EVANSTON, Ill. – Nothing wrong with being 2-0 two games into a football season, but Northwestern knows it got away with one Saturday.
Northwestern was efficient and explosive in rolling up a 21-3 halftime lead over Eastern Michigan. Then it meandered through a listless second half and needed a 49-yard field goal from Stefan Demos with six seconds left to pull out a 27-24 victory over the gritty Eagles before a crowd of 19,239 at Ryan Field.
“The scoreboard doesn’t lie – it’s a win,” senior NU safety Brendan Smith said. “But we know we have to play better, put more effort into it, want it a little more. This is a reminder.”
For Demos, it was a reminder that good things come to those who wait.
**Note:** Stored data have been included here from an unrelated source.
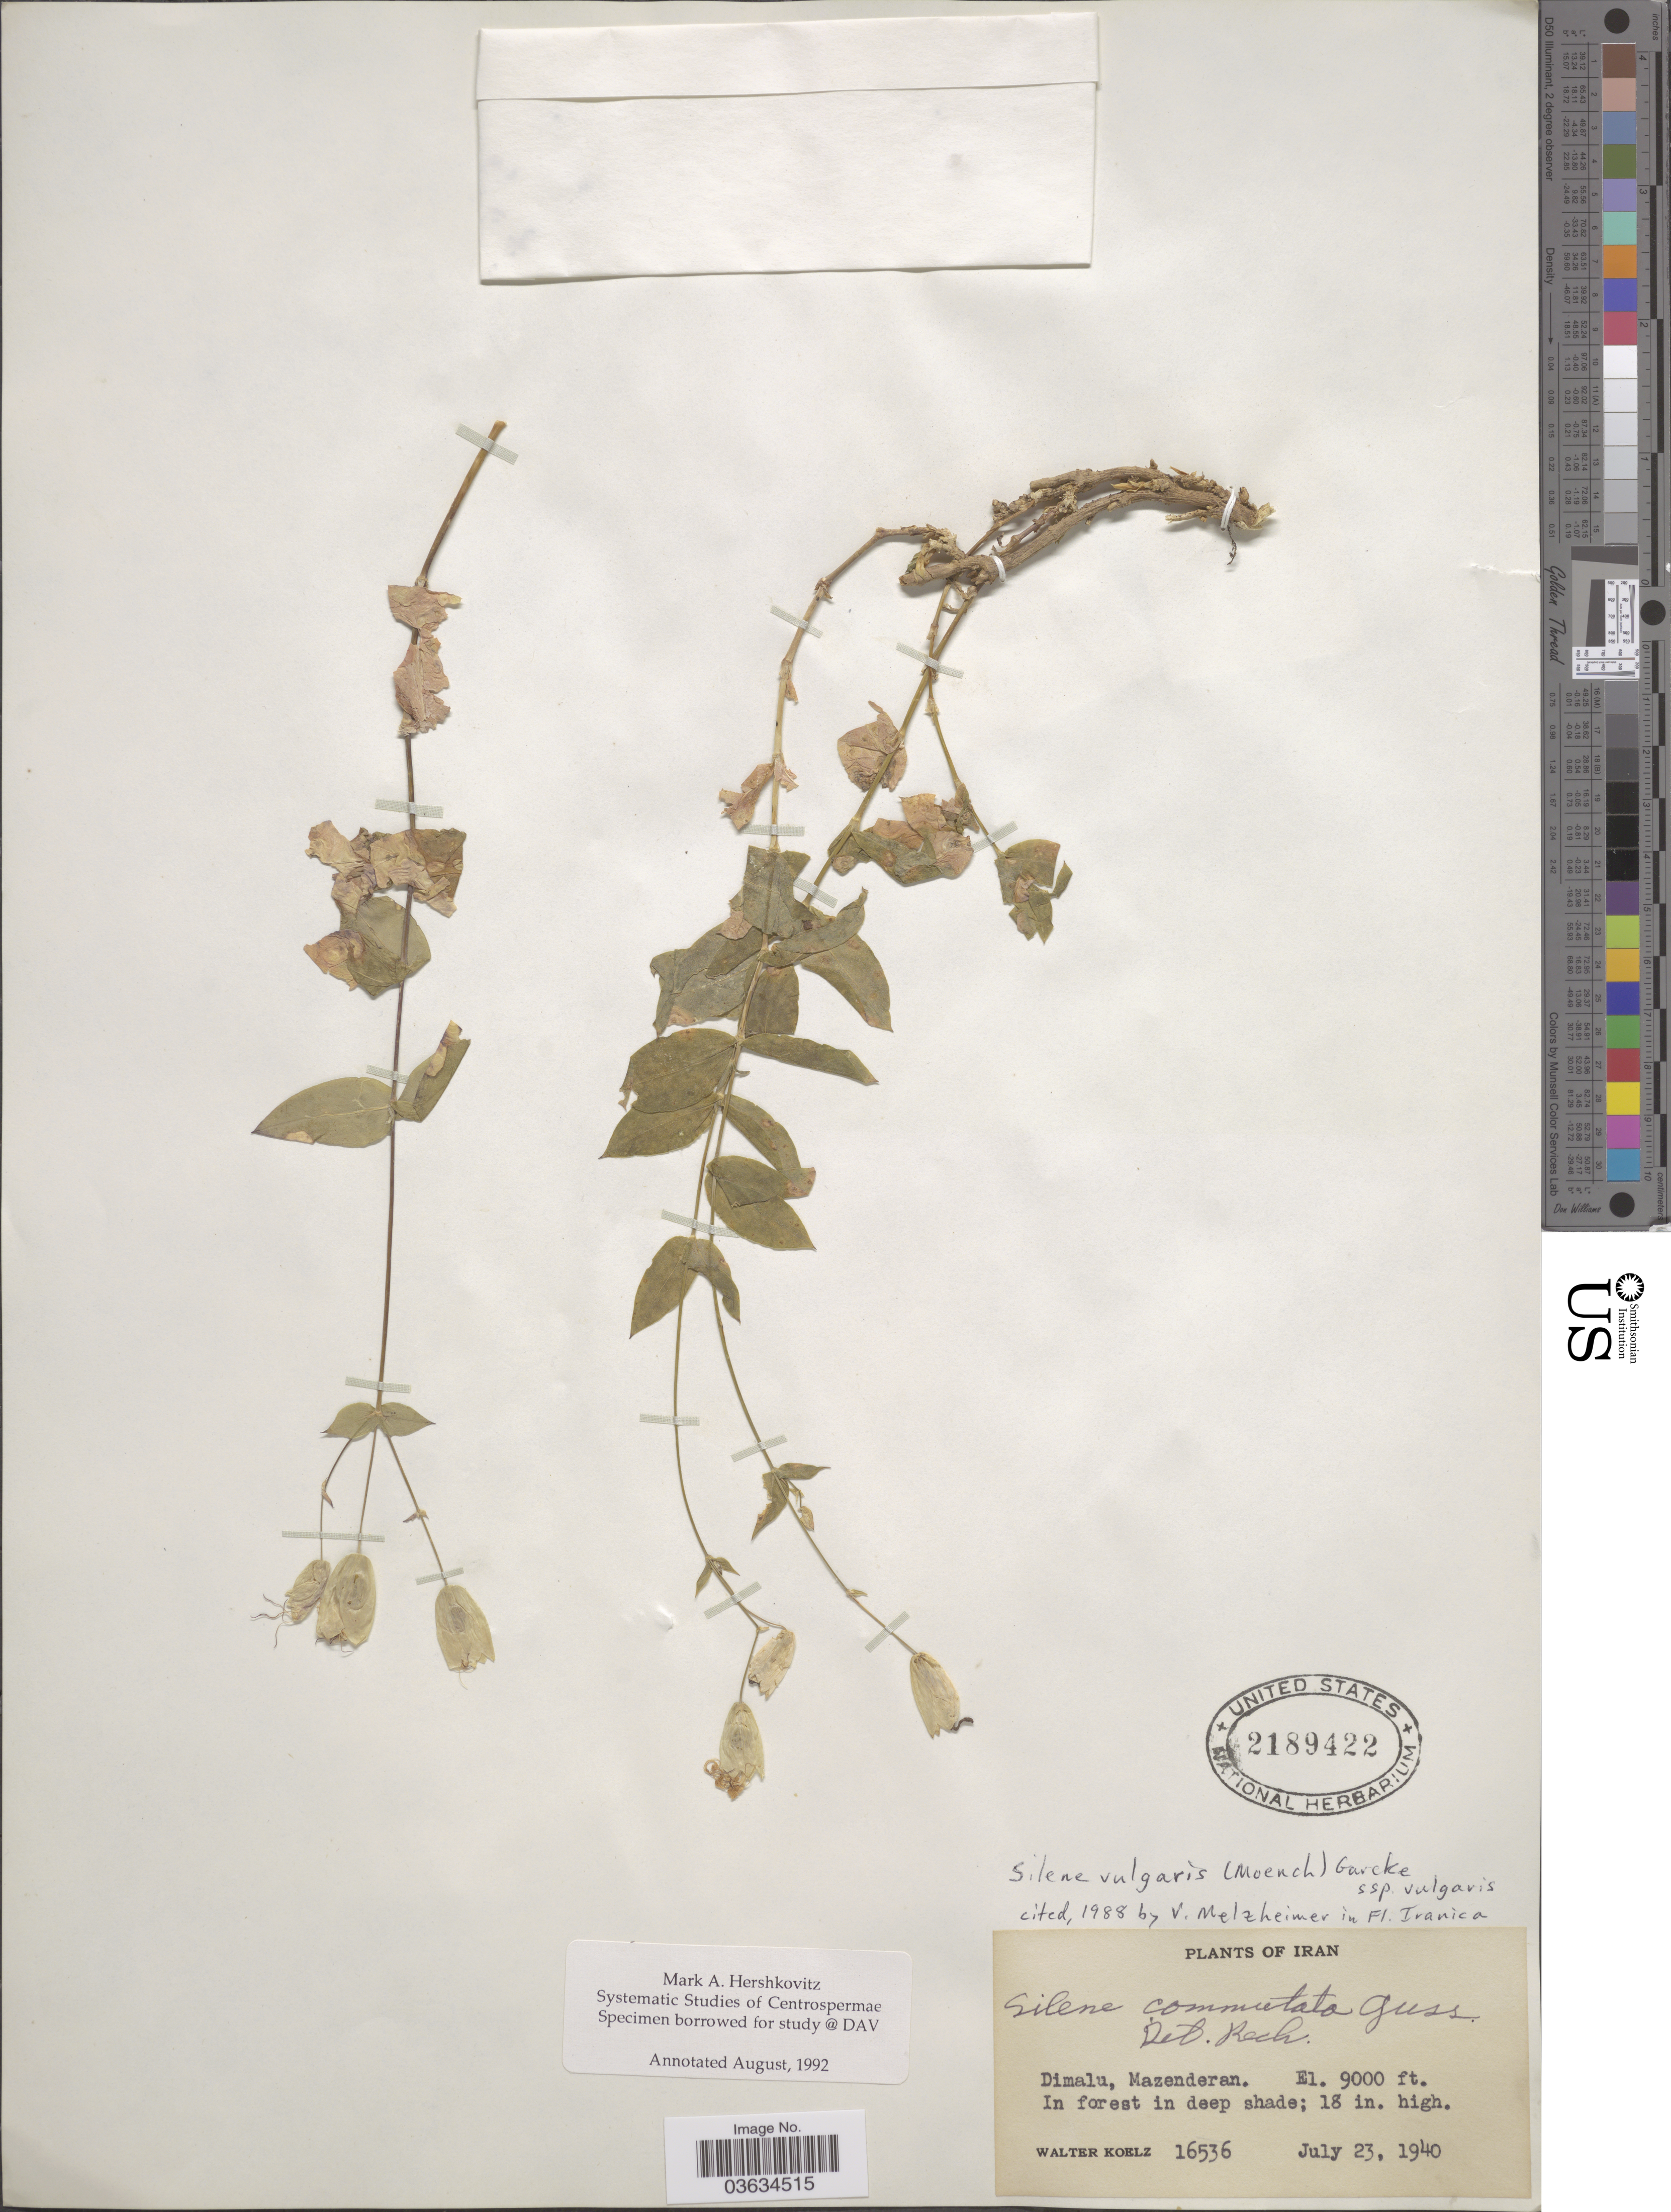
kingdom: Plantae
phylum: Tracheophyta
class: Magnoliopsida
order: Caryophyllales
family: Caryophyllaceae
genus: Silene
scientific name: Silene vulgaris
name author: (Moench) Garcke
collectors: W. N. Koelz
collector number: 16536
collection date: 1940-07-23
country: Iran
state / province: Mazandaran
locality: Dimalu, Mazenderan.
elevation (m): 2743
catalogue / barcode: US 2189422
The junior sat out a redshirt year, then punted and kicked-off for two seasons while Amado Villarreal did NU’s placekicking.
The game-winner, made with plenty to spare on fourth-and-17 from the EMU 32-yard line, was his first field goal in competition since 2005.
“It’s overwhelming,” Demos said. “Kickers dream of having that opportunity because you don’t get that many, and I appreciate coach having confidence in me. I did my job and it’s a great feeling, but tomorrow it’s over and on to the next one.”
A reprise of last week’s season-opening pasting of outmanned Towson seemed possible, if not likely, after NU scored on methodical first-half drives of 68 and 99 yards.
When linebacker Ben Johnson slipped between EMU quarterback Andy Schmitt and receiver Trey Hunter and returned his first-career interception 71 yards for his first-career touchdown, NU led 21-0.
Then the Eagles could manage only a field goal after recovering freshman tailback Arby Fields’ fumble deep in NU territory, so it was a 21-3 game at halftime.
“We looked up at the scoreboard and I guess we thought it was going to be like last week,” said junior tailback Stephen Simmons, who ran for 73 yards, scored twice and gave NU good field position with two strong kick returns. “We have to play like it’s zero-zero the whole game.”
EMU (0-2) regrouped and went 88 yards in 12 plays on its first second-half possession, junior tailback Dwayne Priest scoring on 1-yard pop through the middle. Priest finished with 127 yards on 19 carries, his bowling-ball build making him a tough target for NU’s ineffective tacklers.
A muffed punt set up Schmitt’s 25-yard touchdown pass to Jacory Stone five minutes into the fourth quarter, and an interception of a tipped Mike Kafka pass preceded Terrence Blevins’ 3-yard touchdown run with 2:40 remaining.
Game tied. Summon Demos.
“I told him, ‘Great job doing your job’ – I’m really proud of him,” Northwestern coach Pat Fitzgerald said, conceding he was happy, but hardly elated. “To win a game like this is worrisome across the board.
“We need to execute better in all aspects. Penalties, turnovers, our inability to stop the run – we really put our defense on the spot. It’s disappointing. We should be better than that.”